→ 読解文:
しかし、「CX-3」の場合は、その美しい外観の代償として、残念ながら室内空間が狭くなってしまう。
オペルよりも58ミリ長いにもかかわらず室内はかなり窮屈だ。
背の高い人は頭をもたげ、膝が前席のバックレストに食い込んでしまうからだ。
残念なことに、我々はお尻とフロアパンの間にもう少しスペースがあるシートポジションを快適だと感じている。
それを実感できるのが、フロントだ。
「CX-3」のシート高は58cmで、SUVの中では、かなりフラットな部類に入るが、「クロスランド」のシート高は62cmとゆったりしている。

デザイン性に優れている: マツダCX-3はとても印象的な車だが、残念ながらそのルックスのために、リアのスペースが犠牲になっている。
1列目のシートは、オペルの方がしっかりしていて、何よりも大きく快適だ。
座面の長さは56cmまで伸ばすことができるが、マツダでは48cm弱で、ダイニングチェアのようなものだ。

インフォテイメントに関しては、オペルの方がより現代的だ。
最近リフレッシュされた「CX-3」の室内は、日常的な仕上げが施されているものの、最新のものではないからだ。
Apple CarPlayはケーブルなしで使えるし、数々のアシスタントがドライバーをサポートする。
しかし、デジタル機器や広範囲なボイスコントロールは省かれている。
前席の間にあるiDriveのような回転式プッシュボタンは、かなりうまく機能しているものの、中央のモニターは相変わらず非常に小さく(7インチ)、遠くにある。
そのため、「運転中は見るだけ、止まっているときは触るだけ」というルールが残っている。

CX-3のモニター、運転中は手が届かない。

→ 課題 A: CX-3とクロスランドを比べた読解文から、「残念なことに、我々はお尻とフ」を含む語句で始まり「しかし、デジタル機器や広範囲なボイスコントロールは省かれている。」で終わる部分を、そのまま抜き出しなさい。
→ 課題 B: CX-3とクロスランドを比べた読解文の続きを、最後の文の次から書きなさい。

→ 与えられた情報:
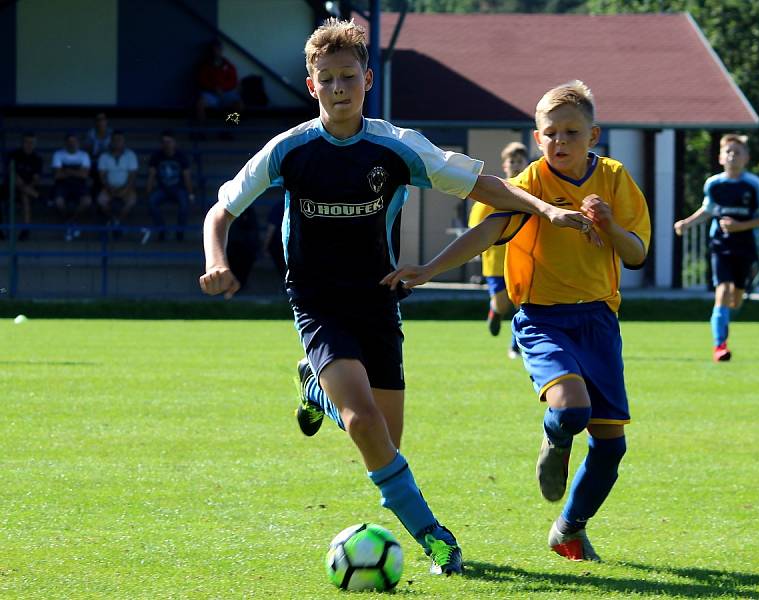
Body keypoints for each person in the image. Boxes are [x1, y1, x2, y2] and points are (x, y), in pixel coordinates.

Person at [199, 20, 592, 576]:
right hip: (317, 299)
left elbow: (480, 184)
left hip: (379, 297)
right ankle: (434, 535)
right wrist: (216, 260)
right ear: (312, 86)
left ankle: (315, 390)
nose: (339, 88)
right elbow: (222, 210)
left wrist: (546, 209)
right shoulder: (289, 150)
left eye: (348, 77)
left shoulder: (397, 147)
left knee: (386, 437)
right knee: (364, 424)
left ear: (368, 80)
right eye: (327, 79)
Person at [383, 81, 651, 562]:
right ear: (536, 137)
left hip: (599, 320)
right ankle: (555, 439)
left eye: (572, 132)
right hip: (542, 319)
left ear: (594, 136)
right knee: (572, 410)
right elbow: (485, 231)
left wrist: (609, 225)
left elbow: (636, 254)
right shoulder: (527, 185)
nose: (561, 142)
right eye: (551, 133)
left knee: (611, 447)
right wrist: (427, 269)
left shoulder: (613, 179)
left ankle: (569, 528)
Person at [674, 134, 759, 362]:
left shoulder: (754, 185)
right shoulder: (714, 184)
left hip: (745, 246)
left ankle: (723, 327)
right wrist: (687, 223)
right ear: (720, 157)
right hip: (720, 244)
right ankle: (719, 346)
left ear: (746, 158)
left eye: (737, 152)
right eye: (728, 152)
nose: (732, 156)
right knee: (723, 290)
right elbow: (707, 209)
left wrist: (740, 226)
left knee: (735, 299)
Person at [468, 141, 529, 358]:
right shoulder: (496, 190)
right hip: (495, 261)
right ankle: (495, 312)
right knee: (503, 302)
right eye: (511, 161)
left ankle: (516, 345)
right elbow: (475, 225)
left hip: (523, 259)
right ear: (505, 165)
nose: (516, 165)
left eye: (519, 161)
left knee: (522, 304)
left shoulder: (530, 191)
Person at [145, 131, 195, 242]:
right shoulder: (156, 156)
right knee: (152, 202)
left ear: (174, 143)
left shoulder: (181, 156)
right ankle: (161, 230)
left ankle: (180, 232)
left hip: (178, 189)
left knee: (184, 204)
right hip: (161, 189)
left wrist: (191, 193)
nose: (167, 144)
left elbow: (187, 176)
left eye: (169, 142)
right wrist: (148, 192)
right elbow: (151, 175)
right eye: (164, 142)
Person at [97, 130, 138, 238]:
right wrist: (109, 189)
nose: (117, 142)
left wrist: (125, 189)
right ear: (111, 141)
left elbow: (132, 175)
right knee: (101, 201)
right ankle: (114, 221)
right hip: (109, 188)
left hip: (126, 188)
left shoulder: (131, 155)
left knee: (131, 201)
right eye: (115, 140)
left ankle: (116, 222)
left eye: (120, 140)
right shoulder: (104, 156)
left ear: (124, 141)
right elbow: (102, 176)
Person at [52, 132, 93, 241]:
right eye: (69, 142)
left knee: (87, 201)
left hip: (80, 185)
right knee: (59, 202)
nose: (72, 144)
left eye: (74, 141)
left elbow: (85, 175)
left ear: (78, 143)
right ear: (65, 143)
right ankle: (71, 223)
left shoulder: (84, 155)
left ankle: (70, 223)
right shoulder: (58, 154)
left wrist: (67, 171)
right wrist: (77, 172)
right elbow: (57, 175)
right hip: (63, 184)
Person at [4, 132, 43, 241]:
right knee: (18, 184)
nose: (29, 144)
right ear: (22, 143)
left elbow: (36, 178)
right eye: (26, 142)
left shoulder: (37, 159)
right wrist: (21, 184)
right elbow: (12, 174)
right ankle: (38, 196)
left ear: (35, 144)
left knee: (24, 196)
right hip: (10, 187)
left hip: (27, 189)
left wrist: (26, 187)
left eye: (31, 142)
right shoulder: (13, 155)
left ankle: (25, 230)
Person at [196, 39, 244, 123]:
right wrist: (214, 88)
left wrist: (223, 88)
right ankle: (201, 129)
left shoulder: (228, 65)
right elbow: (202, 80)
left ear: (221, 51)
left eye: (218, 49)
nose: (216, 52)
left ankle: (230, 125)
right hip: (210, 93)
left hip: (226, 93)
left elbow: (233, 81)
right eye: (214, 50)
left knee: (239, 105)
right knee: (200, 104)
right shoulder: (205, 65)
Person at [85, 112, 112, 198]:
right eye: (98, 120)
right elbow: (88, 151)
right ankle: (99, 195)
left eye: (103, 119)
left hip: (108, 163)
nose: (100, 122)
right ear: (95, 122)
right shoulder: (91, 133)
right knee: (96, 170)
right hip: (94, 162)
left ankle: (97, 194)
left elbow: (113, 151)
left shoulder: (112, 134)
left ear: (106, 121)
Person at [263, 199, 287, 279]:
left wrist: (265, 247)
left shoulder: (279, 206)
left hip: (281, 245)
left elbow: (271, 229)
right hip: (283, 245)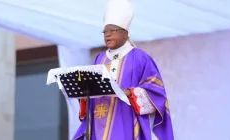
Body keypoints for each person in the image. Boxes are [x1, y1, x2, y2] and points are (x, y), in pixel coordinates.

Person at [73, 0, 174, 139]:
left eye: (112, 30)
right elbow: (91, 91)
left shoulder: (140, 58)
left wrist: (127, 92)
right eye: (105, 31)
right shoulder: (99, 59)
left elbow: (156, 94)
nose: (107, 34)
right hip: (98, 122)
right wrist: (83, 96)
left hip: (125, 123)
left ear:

→ 解答 A:
残念なことに、我々はお尻とフロアパンの間にもう少しスペースがあるシートポジションを快適だと感じている。
それを実感できるのが、フロントだ。
「CX-3」のシート高は58cmで、SUVの中では、かなりフラットな部類に入るが、「クロスランド」のシート高は62cmとゆったりしている。

デザイン性に優れている: マツダCX-3はとても印象的な車だが、残念ながらそのルックスのために、リアのスペースが犠牲になっている。
1列目のシートは、オペルの方がしっかりしていて、何よりも大きく快適だ。
座面の長さは56cmまで伸ばすことができるが、マツダでは48cm弱で、ダイニングチェアのようなものだ。

インフォテイメントに関しては、オペルの方がより現代的だ。
最近リフレッシュされた「CX-3」の室内は、日常的な仕上げが施されているものの、最新のものではないからだ。
Apple CarPlayはケーブルなしで使えるし、数々のアシスタントがドライバーをサポートする。
しかし、デジタル機器や広範囲なボイスコントロールは省かれている。

→ 解答 B:
一方、オペルは、少なくとも追加料金を支払うことによってより現代的になる。
950ユーロ(約12万円)で、8インチのタッチスクリーンを備えた大型の「Navi Pro」を装着できるからだ。
さらに、スピードメーターとタコメーターの間には3.5インチのディスプレイがあり、ドライバーに情報を伝える。
重要な機能には、クラシックなスイッチやコントロールが残っているものの、クライメートコントロールのユニットは、マツダのようにさらに上に移動させることも可能だ。

現代的: インフォテイメントの面では、オペルは好感が持て、その操作も簡単だ。

最後に、2つの特殊性を紹介する。
マツダは伝統的に燃料タンクの給油口を左側に配置し、ケーブルでロックを解除しようとするが、オペルはダンパーで給油口を解除するのでとても使い勝手が良い。

しかしながら、走りの楽しさを追求するならば、「CX-3」の方が明らかにおすすめだ。
同じ大きさの車でありながら、シートを試してみても、フロントガラスを大きく前に出した豪華絢爛なオペルよりも、マツダの方がコンパクトに感じられる。
この印象は、実際に運転してみるとよくわかる。
市街地では、「CX-3」の方が操縦しやすく、扱いやすい印象を受ける。
これは主に、やや硬めのサスペンションによるもので、決して不公平にはならず、ラフなロードでのみ問題が発生する。
一方のオペルは、どちらかというとフランス車のような印象で、起伏のある場所ではより強く揺れ、明らかにしわがれている。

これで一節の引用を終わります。